The Opposition says the Government isn't allowing proper scrutiny in the House and is considering
which Bills it feels deserve the closer scrutiny a Senate Committee could provide a move which
would delay their passage.

The Opposition leader, Brendan Nelson, has appealed to the Government's sense of democracy.

BRENDAN NELSON: We recognise that there are always some circumstances where the government of the
day will need to hurry legislation through but most of these Bills do not have any sense of urgency
about them and for goodness sake, we live in a democracy. Every man, every woman that comes to this
Parliament, whether Labor, Liberal, National or independent has a right to express a view on behalf
of his or her constituents.

LYNDAL CURTIS: But the Government argues the Bills are urgent and Mr Albanese says the Opposition
only has itself to blame if it is feeling pressured by the legislative timetable.

ANTHONY ALBANESE: This is also an Opposition that has wasted almost 10 hours of Parliament's time
on self-indulgent dissent motions in the Speaker, censure motions in the Prime Minister and whoever
else it disagrees with, which is twice the time that was spent on these procedural issues during
the 2007 election year.

LYNDAL CURTIS: Some of the bills need to be through before the end of June because money for
childcare, hospitals and dental programs amongst others is due to start flowing from the first of
July.

After the end of the July the Senate changes and the Government has to convince the Greens, Family
First and one independent to pass its legislation.

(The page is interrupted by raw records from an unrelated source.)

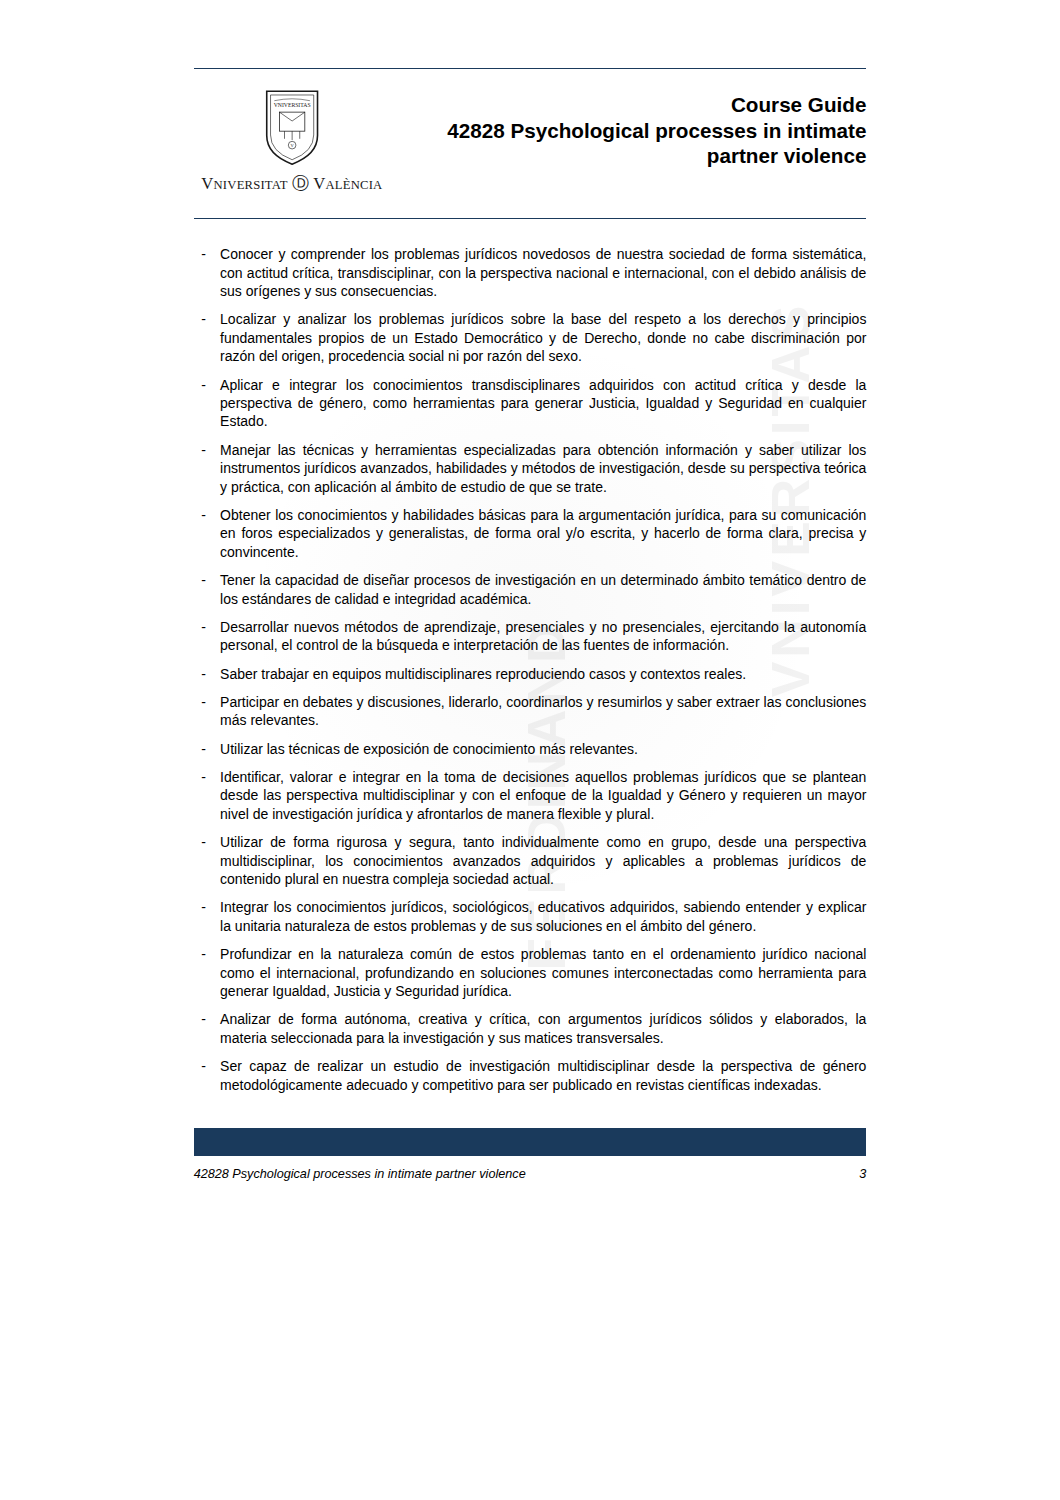VNIVERSITAS
FERDINAND
VNIVERSITAS V
VNIVERSITAT Ⓓ VALÈNCIA
Course Guide
42828 Psychological processes in intimate partner violence
Conocer y comprender los problemas jurídicos novedosos de nuestra sociedad de forma sistemática, con actitud crítica, transdisciplinar, con la perspectiva nacional e internacional, con el debido análisis de sus orígenes y sus consecuencias.
Localizar y analizar los problemas jurídicos sobre la base del respeto a los derechos y principios fundamentales propios de un Estado Democrático y de Derecho, donde no cabe discriminación por razón del origen, procedencia social ni por razón del sexo.
Aplicar e integrar los conocimientos transdisciplinares adquiridos con actitud crítica y desde la perspectiva de género, como herramientas para generar Justicia, Igualdad y Seguridad en cualquier Estado.
Manejar las técnicas y herramientas especializadas para obtención información y saber utilizar los instrumentos jurídicos avanzados, habilidades y métodos de investigación, desde su perspectiva teórica y práctica, con aplicación al ámbito de estudio de que se trate.
Obtener los conocimientos y habilidades básicas para la argumentación jurídica, para su comunicación en foros especializados y generalistas, de forma oral y/o escrita, y hacerlo de forma clara, precisa y convincente.
Tener la capacidad de diseñar procesos de investigación en un determinado ámbito temático dentro de los estándares de calidad e integridad académica.
Desarrollar nuevos métodos de aprendizaje, presenciales y no presenciales, ejercitando la autonomía personal, el control de la búsqueda e interpretación de las fuentes de información.
Saber trabajar en equipos multidisciplinares reproduciendo casos y contextos reales.
Participar en debates y discusiones, liderarlo, coordinarlos y resumirlos y saber extraer las conclusiones más relevantes.
Utilizar las técnicas de exposición de conocimiento más relevantes.
Identificar, valorar e integrar en la toma de decisiones aquellos problemas jurídicos que se plantean desde las perspectiva multidisciplinar y con el enfoque de la Igualdad y Género y requieren un mayor nivel de investigación jurídica y afrontarlos de manera flexible y plural.
Utilizar de forma rigurosa y segura, tanto individualmente como en grupo, desde una perspectiva multidisciplinar, los conocimientos avanzados adquiridos y aplicables a problemas jurídicos de contenido plural en nuestra compleja sociedad actual.
Integrar los conocimientos jurídicos, sociológicos, educativos adquiridos, sabiendo entender y explicar la unitaria naturaleza de estos problemas y de sus soluciones en el ámbito del género.
Profundizar en la naturaleza común de estos problemas tanto en el ordenamiento jurídico nacional como el internacional, profundizando en soluciones comunes interconectadas como herramienta para generar Igualdad, Justicia y Seguridad jurídica.
Analizar de forma autónoma, creativa y crítica, con argumentos jurídicos sólidos y elaborados, la materia seleccionada para la investigación y sus matices transversales.
Ser capaz de realizar un estudio de investigación multidisciplinar desde la perspectiva de género metodológicamente adecuado y competitivo para ser publicado en revistas científicas indexadas.
42828 Psychological processes in intimate partner violence 3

Bob Brown has indicated the Greens want to negotiate, not block.

BOB BROWN: I'd be happy to give the government a double dissolution trigger on nothing. I don't
think we should have a double dissolution and the Greens will be working very hard to make sure
that we improve legislation. We will be using the balance of power responsibly.

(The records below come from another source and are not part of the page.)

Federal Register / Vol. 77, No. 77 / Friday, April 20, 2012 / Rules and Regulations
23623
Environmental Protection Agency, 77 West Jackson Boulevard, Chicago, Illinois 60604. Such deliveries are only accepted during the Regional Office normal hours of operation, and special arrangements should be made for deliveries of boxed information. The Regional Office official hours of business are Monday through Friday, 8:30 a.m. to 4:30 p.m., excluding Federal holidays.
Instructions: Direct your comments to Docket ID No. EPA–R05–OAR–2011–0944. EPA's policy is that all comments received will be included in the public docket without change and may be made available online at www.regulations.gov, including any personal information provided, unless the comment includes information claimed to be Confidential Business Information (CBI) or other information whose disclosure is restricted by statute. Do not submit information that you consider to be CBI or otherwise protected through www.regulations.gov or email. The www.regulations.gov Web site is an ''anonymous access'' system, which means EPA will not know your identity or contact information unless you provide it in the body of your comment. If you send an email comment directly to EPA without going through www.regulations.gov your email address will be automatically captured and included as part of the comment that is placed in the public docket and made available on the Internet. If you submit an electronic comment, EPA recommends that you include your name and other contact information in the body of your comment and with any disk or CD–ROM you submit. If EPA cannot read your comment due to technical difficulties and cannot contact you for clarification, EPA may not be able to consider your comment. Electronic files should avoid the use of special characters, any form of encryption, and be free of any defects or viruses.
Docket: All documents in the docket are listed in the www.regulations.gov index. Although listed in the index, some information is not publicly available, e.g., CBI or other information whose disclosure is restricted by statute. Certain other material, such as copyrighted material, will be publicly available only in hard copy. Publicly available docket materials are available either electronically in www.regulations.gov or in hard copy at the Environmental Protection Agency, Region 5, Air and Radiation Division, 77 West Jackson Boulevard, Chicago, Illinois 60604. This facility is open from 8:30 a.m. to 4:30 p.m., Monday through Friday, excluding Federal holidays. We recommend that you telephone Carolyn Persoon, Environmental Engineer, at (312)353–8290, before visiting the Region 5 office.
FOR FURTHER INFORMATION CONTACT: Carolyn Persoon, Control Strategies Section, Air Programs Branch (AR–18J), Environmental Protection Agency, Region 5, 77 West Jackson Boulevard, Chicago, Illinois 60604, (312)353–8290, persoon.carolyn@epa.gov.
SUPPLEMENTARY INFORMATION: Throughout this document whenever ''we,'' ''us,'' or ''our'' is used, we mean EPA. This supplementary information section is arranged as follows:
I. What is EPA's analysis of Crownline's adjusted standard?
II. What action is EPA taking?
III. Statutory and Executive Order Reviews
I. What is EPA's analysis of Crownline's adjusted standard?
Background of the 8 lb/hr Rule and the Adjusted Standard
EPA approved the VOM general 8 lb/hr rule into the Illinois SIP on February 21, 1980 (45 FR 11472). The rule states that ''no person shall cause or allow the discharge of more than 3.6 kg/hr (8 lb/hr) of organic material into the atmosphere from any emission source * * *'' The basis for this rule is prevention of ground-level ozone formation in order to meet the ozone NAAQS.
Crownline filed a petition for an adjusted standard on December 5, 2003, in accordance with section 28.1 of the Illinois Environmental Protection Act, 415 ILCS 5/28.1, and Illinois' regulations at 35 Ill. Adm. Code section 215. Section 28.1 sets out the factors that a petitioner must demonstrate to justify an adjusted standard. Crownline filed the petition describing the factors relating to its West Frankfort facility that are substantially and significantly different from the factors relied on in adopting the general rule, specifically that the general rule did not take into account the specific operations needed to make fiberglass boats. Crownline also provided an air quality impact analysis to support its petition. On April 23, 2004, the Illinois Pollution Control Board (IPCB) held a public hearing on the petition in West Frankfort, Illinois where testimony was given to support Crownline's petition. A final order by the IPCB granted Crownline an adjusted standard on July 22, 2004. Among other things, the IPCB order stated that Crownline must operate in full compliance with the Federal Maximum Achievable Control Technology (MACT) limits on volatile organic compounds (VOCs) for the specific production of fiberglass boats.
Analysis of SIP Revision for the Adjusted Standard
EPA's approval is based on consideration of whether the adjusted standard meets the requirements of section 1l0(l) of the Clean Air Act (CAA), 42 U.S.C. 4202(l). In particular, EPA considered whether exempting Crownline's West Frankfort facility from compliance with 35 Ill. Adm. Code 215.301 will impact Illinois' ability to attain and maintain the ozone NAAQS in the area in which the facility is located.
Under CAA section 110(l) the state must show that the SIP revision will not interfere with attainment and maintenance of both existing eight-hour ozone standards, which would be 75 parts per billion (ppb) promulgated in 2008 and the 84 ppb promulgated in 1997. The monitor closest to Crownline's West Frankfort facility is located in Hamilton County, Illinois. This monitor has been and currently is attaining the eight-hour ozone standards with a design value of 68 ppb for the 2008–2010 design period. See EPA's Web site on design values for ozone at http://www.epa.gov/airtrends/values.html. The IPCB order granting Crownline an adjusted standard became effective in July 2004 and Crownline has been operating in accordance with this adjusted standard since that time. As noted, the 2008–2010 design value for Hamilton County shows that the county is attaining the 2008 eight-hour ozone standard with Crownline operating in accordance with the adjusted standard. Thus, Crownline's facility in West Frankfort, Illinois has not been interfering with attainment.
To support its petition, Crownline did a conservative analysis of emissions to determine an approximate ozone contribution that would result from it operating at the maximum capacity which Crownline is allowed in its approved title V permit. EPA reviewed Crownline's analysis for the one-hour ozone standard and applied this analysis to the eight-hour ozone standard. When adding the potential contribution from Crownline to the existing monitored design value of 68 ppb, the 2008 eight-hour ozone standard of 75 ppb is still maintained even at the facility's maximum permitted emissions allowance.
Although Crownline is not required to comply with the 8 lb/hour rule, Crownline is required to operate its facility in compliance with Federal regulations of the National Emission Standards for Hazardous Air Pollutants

LYNDAL CURTIS: All this activity is likely to keep the public servants at work, but if they are
aggrieved after having their concerns about working hard for little result dismissed by the Prime
Minister last week, they will have a place to air their views.

The Special Minister of State, John Faulkner, says questions have been added to a yearly survey of
the state of the public service.

While they were added before the Prime Ministerial edict to work harder, the questions do look at
working hours, leave and flexibility of working arrangements.

ELEANOR HALL: Lyndal Curtis with that report.